Statistical analysis

The performance of the DL algorithm was assessed in overall test sample as well as according to disease severity using the Hodapp–Anderson–Parrish classification. ROC curves and the AUC were used to summarize the diagnostic accuracy. ROC analysis was adjusted for age16,17,18. Due to the presence of multiple tests for each eye and each subject, bootstrap resampling with resampling performed at the eye level was used for calculating CIs and statistical significance19.

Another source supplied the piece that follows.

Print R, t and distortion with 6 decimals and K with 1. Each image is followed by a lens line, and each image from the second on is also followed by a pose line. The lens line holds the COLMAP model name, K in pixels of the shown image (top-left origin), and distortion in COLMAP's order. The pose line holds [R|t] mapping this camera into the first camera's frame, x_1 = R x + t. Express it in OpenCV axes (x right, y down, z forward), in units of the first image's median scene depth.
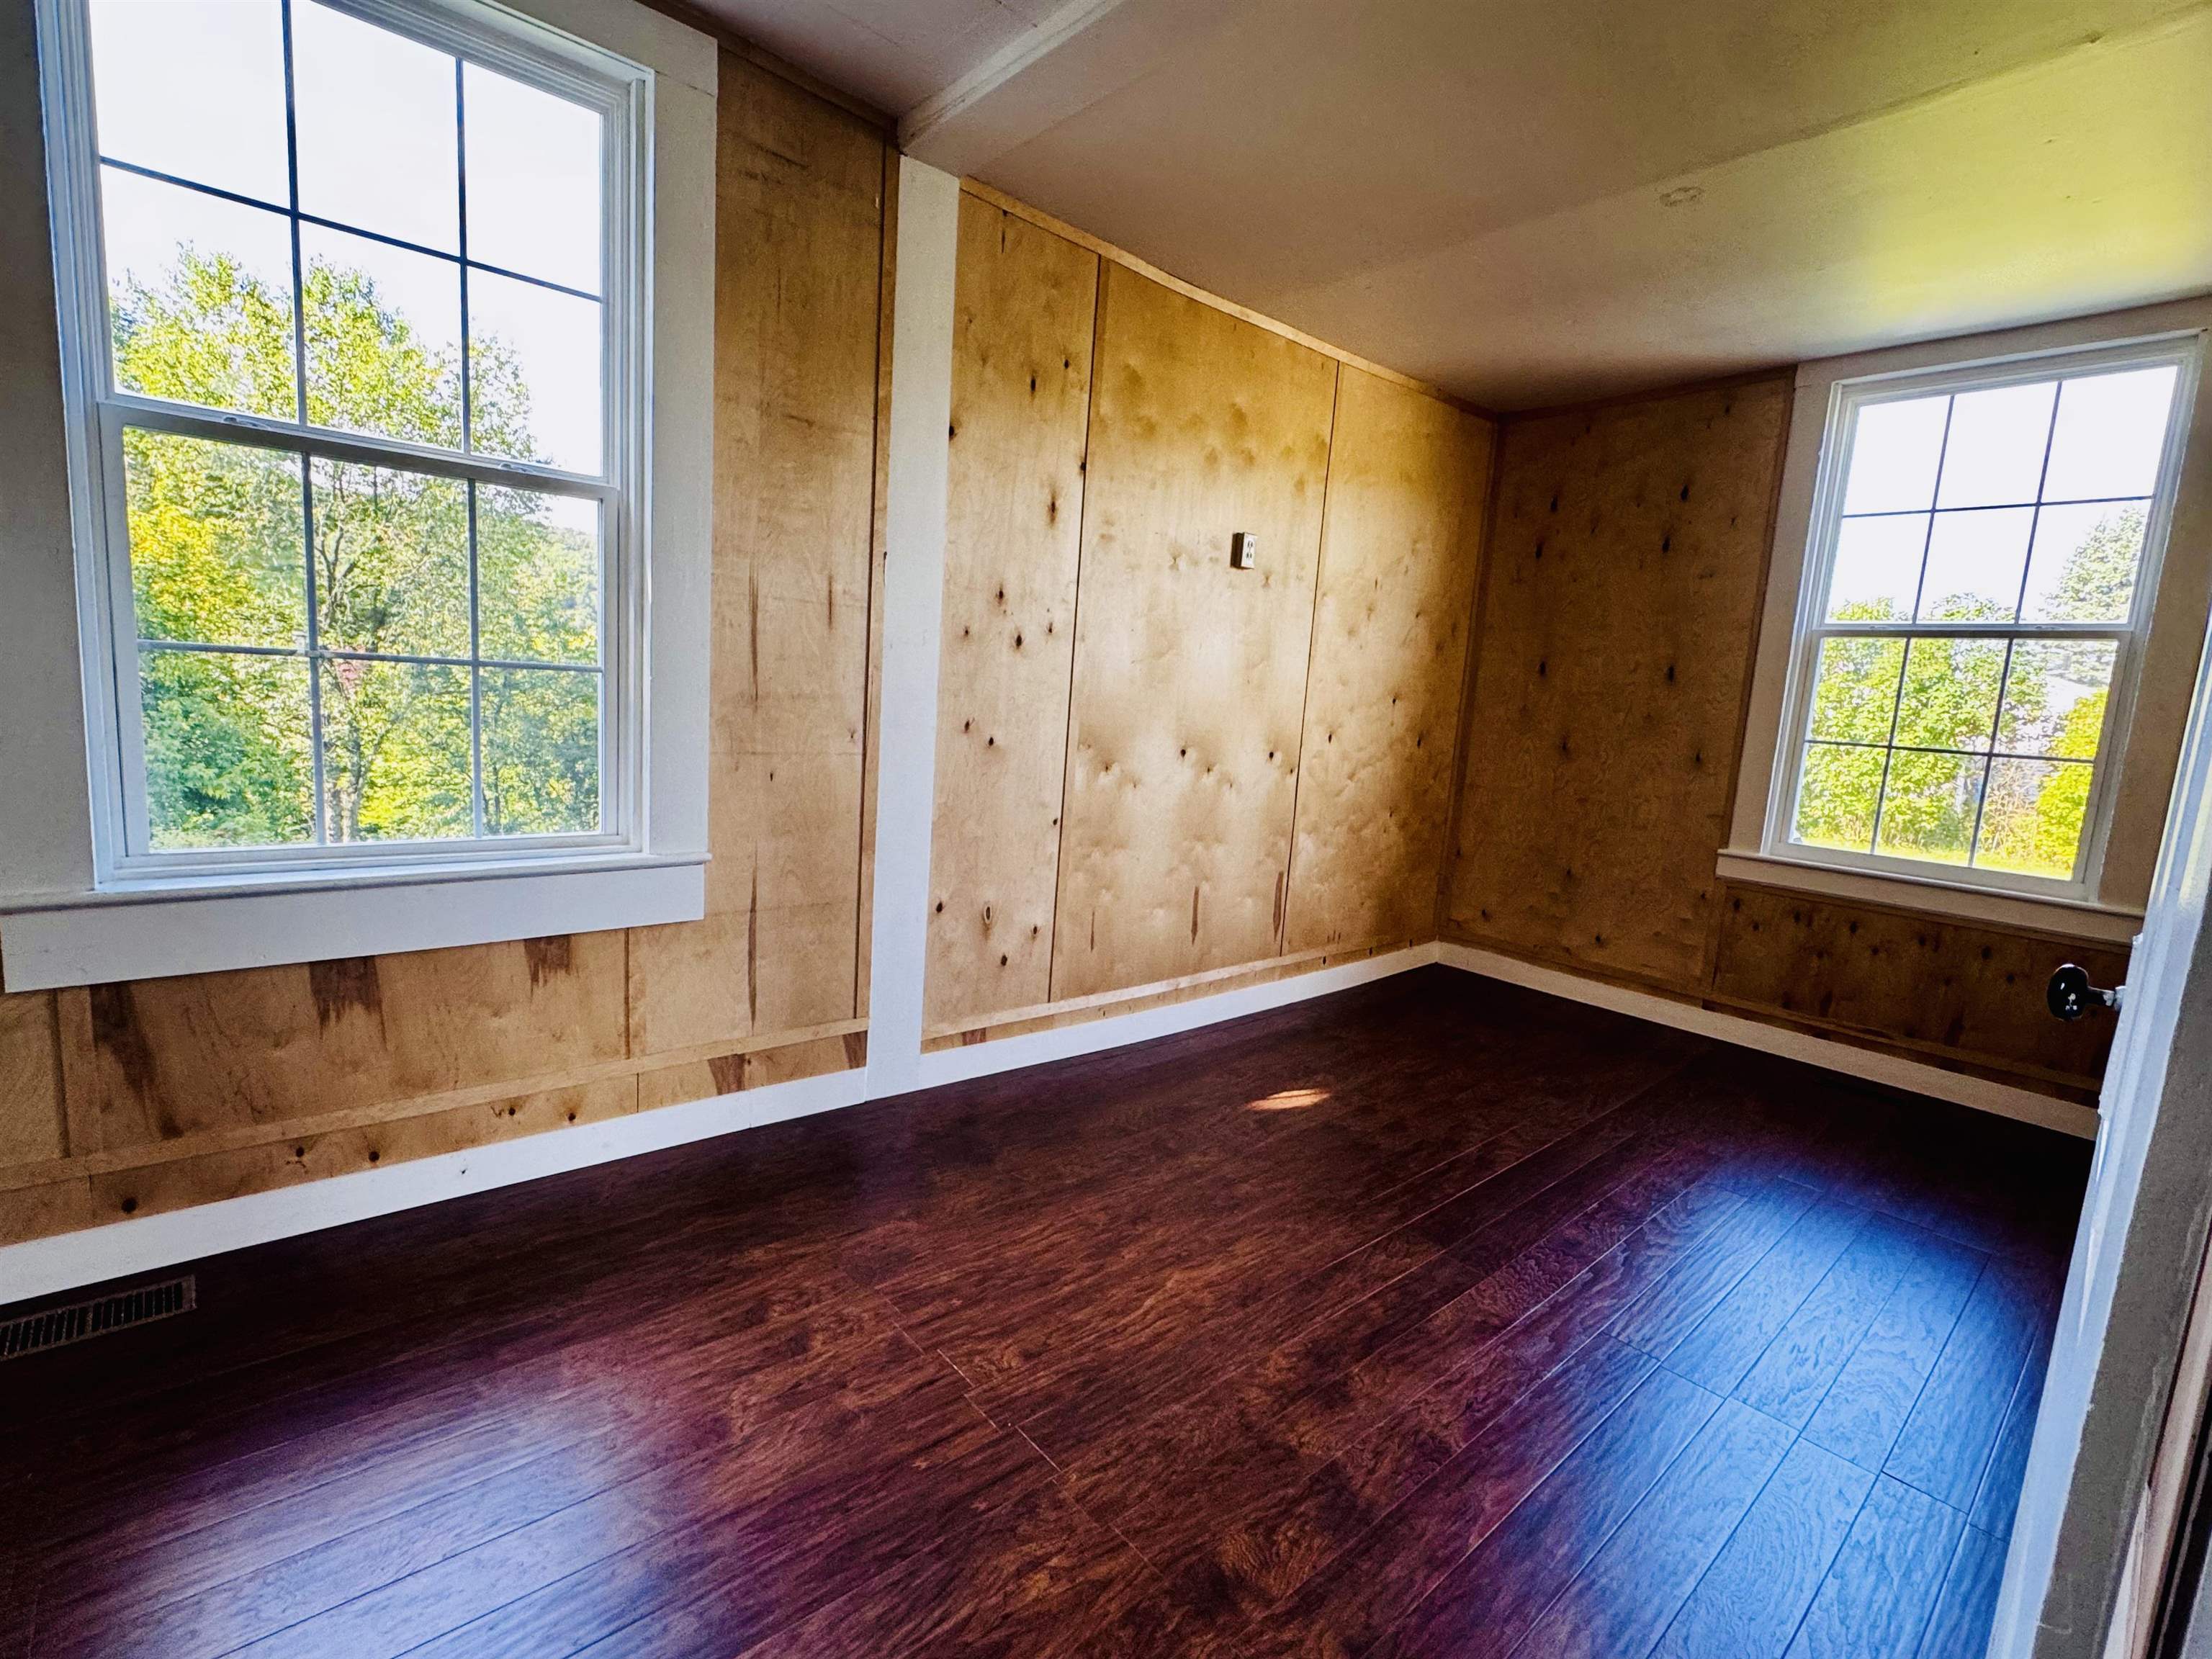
lens RADIAL K [[1024.1, 0, 1096.8], [0, 1024.1, 833.7], [0, 0, 1]] dist [-0.001319, -0.000504]
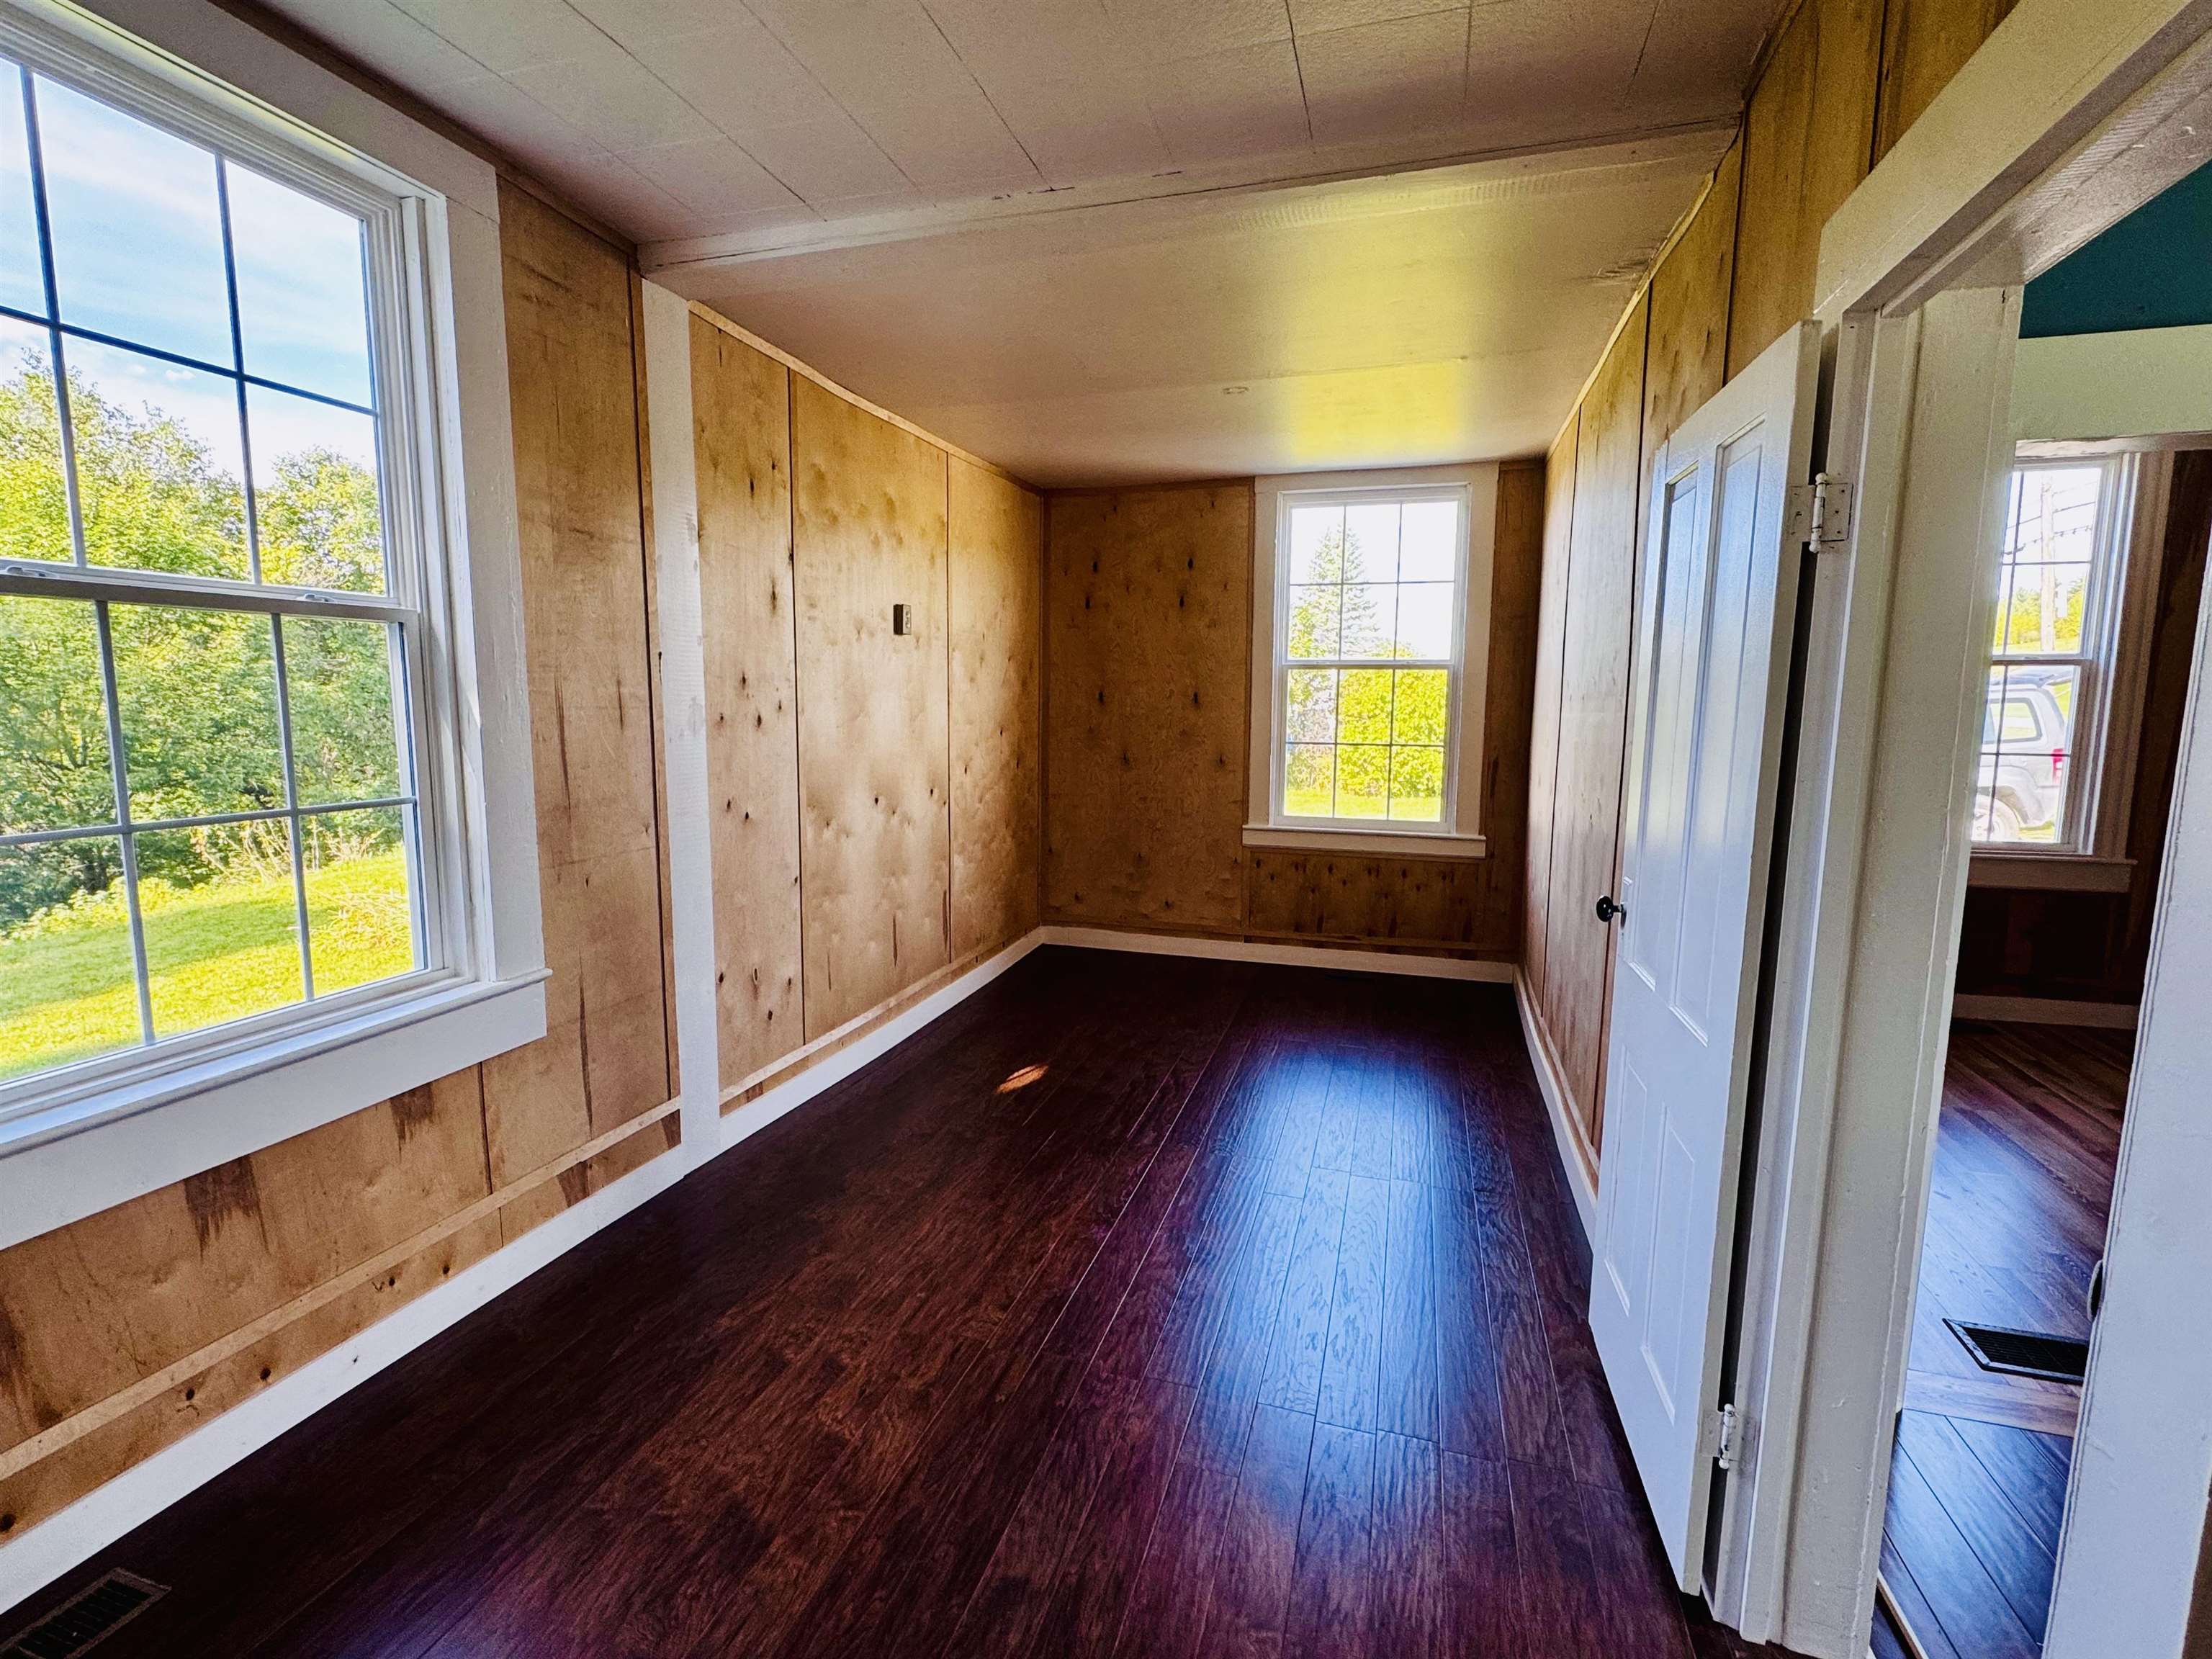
lens RADIAL K [[1024.1, 0, 1096.8], [0, 1024.1, 833.7], [0, 0, 1]] dist [-0.001319, -0.000504]
pose [[0.853370, -0.125632, 0.505941, -0.328335], [0.121389, 0.991736, 0.041514, -0.070424], [-0.506976, 0.025989, 0.861569, -0.105351]]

Interval LRs were calculated to assess the impact of the results of the DL model in changing the probability of disease6. A LR is defined as the probability of a given test result in those with disease divided by the probability of that same test result in those without the disease20,21. The application of LRs in the interpretation of results of imaging instruments for glaucoma diagnosis has been detailed previously22,23,24. LRs represent the best way to incorporate diagnostic test results in clinical practice according to the principles of evidence-based medicine. The LR for a given test result indicates how much that result will change the probability of disease, going from a pre-test probability (i.e., probability of disease before the test) to a post-test probability. A value of one means that the test provides no additional information, and ratios above or below one increase or decrease the likelihood of disease, respectively. LRs greater than 10 or lower than 0.1 are associated with large effects on post-test probability, LRs from 5 to 10 or from 0.1 to 0.2 with moderate effects, LRs from 2 to 5 or from 0.2 to 0.5 with small effects, and LRs closer to one are insignificant21.

Development of the DL algorithm was performed in Python, and statistical analyses used Stata (version 15, StataCorp LP, College Station, TX). The alpha level (type I error) was set at 0.05.